RECORDS FOR PROCESSING
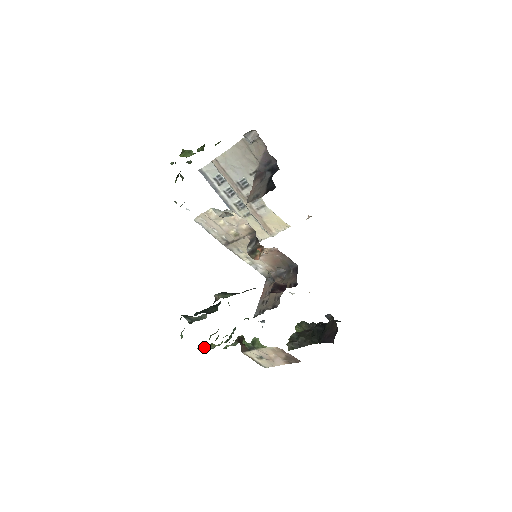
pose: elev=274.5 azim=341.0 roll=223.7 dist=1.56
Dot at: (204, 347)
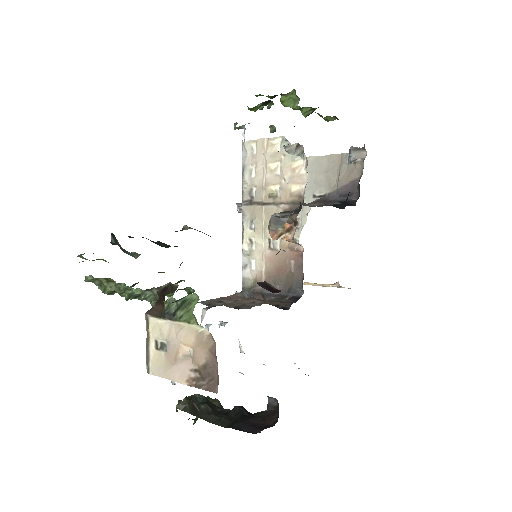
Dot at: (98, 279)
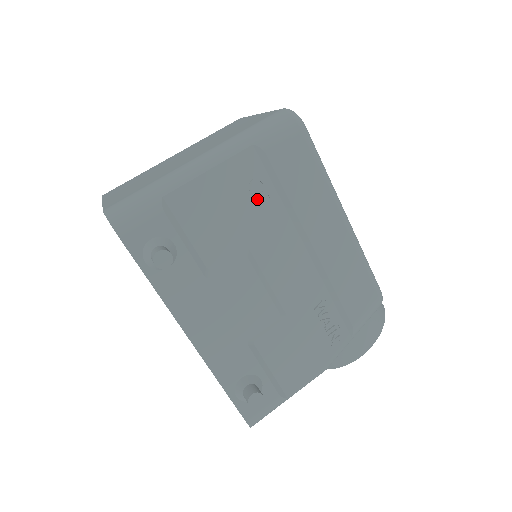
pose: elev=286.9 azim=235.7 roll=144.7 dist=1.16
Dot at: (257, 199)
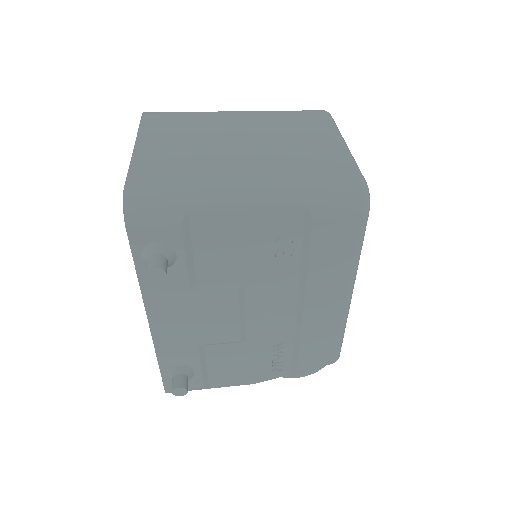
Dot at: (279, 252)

THE REQUEST
Return each of the lines above unchanged, leaving out the pictures.

WRITTEN ANSWER
pose: elev=274.5 azim=341.0 roll=223.7 dist=1.56
Dot at: (204, 347)
Dot at: (98, 279)
pose: elev=286.9 azim=235.7 roll=144.7 dist=1.16
Dot at: (257, 199)
Dot at: (279, 252)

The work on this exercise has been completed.